» **TASK ITEM A**
Copy the passage of the bronchitis page that opens with the words "Viruses cause about" and closes with "least two years.", substituting "obstructive lung disease" for "chronic obstructive pulmonary disease".
» **TASK ITEM B**
According to the bronchitis page, what is the most common cause of chronic bronchitis?

──────── PAGE TEXT ────────

At issue – Bronchitis..

Bronchitis - Grpahic 3a

You thought you were finally shaking that cold, but this morning your cough is worse than ever. You’re coughing up phlegm by the cupful, and it feels as if someone spent the night tap-dancing on your chest. You’ve probably developed acute bronchitis, an often painful infection in the major bronchial tubes (airways) leading to the lungs.

Bronchitis is an inflammation of the mucous membranes of the bronchi (the larger and medium-sized airways that carry airflow from the trachea into the more distal parts of the lung parenchyma).

Bronchitis can be divided into two categories: acute and chronic.

Acute bronchitis is characterized by the development of a cough or small sensation in the back of the throat, with or without the production of sputum (mucus that is expectorated, or “coughed up”, from the respiratory tract).

Acute bronchitis often occurs during the course of an acute viral illness such as the common cold or influenza.

Viruses cause about 90% of acute bronchitis cases, whereas bacteria account for about 10%.

Chronic bronchitis, a type of chronic obstructive pulmonary disease (COPD), is characterized by the presence of a productive cough that lasts for three months or more per year for at least two years.

Chronic bronchitis usually develops due to recurrent injury to the airways caused by inhaled irritants.

Cigarette smoking is the most common cause, followed by exposure to air pollutants such as sulfur dioxide or nitrogen dioxide, and occupational exposure to respiratory irritants.

Individuals exposed to cigarette smoke, chemical lung irritants, or who are immunocompromised have an increased risk of developing bronchitis.

Acute bronchitis…

Bronchitis - Grpahic 4

This diagram shows acute bronchitis.

Acute bronchitis is an inflammation of the bronchi usually caused by viruses or bacteria. Acute bronchitis is an acute illness lasting less than three weeks with coughing as the main symptom, and at least one other lower respiratory tract symptom such as wheezing, sputum production, or chest pain.

──────── SOURCE INFORMATION ────────

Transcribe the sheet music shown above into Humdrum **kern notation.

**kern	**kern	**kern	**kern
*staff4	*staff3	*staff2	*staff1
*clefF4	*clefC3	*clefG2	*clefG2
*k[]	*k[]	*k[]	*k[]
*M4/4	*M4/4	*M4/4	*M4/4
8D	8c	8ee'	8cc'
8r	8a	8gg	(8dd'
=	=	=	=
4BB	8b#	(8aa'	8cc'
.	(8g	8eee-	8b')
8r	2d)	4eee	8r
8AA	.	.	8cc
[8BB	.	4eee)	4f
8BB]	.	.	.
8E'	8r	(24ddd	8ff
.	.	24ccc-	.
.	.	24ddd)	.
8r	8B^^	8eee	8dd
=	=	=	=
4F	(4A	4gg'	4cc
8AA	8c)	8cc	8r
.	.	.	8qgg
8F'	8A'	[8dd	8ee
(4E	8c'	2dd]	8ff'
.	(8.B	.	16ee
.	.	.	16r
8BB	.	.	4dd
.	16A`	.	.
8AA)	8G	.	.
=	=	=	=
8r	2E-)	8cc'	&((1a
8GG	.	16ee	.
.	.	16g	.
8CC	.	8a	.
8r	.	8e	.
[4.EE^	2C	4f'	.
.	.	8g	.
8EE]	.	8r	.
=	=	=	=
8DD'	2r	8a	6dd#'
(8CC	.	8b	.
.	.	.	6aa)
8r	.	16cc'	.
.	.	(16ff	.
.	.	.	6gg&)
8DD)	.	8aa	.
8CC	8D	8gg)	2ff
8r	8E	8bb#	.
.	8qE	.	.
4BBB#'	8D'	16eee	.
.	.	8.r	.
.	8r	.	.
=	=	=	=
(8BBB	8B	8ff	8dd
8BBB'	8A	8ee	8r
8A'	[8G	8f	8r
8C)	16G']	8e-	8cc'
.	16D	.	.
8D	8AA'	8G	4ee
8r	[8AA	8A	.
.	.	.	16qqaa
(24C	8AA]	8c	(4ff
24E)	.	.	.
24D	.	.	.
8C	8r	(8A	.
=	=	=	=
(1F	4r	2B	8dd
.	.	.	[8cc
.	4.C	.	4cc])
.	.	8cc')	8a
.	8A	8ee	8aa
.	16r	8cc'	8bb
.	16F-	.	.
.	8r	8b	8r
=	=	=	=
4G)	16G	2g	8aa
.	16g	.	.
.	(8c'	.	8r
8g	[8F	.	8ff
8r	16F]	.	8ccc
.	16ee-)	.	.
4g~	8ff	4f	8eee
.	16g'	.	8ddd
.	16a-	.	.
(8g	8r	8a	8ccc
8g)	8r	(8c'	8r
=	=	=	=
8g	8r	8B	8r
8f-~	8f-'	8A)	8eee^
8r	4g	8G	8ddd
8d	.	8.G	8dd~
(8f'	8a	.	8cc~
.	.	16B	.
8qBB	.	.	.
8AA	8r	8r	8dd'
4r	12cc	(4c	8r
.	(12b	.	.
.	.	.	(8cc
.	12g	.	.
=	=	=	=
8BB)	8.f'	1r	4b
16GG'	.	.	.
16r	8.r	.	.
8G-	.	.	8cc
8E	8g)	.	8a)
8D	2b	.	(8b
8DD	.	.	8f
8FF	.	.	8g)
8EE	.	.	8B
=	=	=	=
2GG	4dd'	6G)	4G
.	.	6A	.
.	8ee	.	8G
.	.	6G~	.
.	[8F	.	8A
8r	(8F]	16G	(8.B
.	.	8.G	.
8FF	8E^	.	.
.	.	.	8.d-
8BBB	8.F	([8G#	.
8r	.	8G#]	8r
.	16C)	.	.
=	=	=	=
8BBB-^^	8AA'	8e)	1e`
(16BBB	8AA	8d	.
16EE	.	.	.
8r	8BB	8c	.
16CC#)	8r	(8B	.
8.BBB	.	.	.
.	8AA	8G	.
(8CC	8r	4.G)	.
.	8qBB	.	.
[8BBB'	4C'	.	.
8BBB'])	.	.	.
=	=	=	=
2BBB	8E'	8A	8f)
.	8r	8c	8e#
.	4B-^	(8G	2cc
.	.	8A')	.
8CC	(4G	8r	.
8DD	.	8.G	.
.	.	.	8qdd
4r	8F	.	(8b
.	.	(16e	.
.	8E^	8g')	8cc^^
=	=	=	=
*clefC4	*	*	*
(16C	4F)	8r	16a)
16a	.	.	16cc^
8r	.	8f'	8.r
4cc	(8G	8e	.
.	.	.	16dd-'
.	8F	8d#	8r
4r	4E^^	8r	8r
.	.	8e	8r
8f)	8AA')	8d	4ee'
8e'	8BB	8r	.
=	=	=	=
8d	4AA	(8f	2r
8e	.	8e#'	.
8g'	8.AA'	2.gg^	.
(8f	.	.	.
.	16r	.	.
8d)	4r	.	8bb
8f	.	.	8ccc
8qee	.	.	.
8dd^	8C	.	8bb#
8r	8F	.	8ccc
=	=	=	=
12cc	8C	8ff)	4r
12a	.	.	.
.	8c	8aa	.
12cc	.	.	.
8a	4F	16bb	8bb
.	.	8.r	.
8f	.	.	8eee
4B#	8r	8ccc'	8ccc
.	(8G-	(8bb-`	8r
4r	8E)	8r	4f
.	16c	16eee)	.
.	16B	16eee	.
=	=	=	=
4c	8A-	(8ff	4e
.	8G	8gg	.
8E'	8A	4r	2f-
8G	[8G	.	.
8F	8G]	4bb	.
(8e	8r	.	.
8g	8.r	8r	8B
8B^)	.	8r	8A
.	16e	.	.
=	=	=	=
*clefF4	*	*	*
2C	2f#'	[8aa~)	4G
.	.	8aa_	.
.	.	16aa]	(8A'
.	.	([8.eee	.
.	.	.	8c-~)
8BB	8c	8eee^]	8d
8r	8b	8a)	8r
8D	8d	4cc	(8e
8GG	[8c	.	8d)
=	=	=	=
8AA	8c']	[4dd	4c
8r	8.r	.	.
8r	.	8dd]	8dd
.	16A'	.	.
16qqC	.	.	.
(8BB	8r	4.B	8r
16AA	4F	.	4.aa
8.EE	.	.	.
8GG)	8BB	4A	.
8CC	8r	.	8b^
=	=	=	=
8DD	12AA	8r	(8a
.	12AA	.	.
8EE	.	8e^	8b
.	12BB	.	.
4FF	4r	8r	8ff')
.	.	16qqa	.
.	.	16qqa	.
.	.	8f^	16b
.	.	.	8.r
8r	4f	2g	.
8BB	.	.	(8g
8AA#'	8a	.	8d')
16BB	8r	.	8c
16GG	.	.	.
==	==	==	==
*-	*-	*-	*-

────────

» **RESPONSE A**
Viruses cause about 90% of acute bronchitis cases, whereas bacteria account for about 10%.

Chronic bronchitis, a type of obstructive lung disease (COPD), is characterized by the presence of a productive cough that lasts for three months or more per year for at least two years.

» **RESPONSE B**
Cigarette smoking.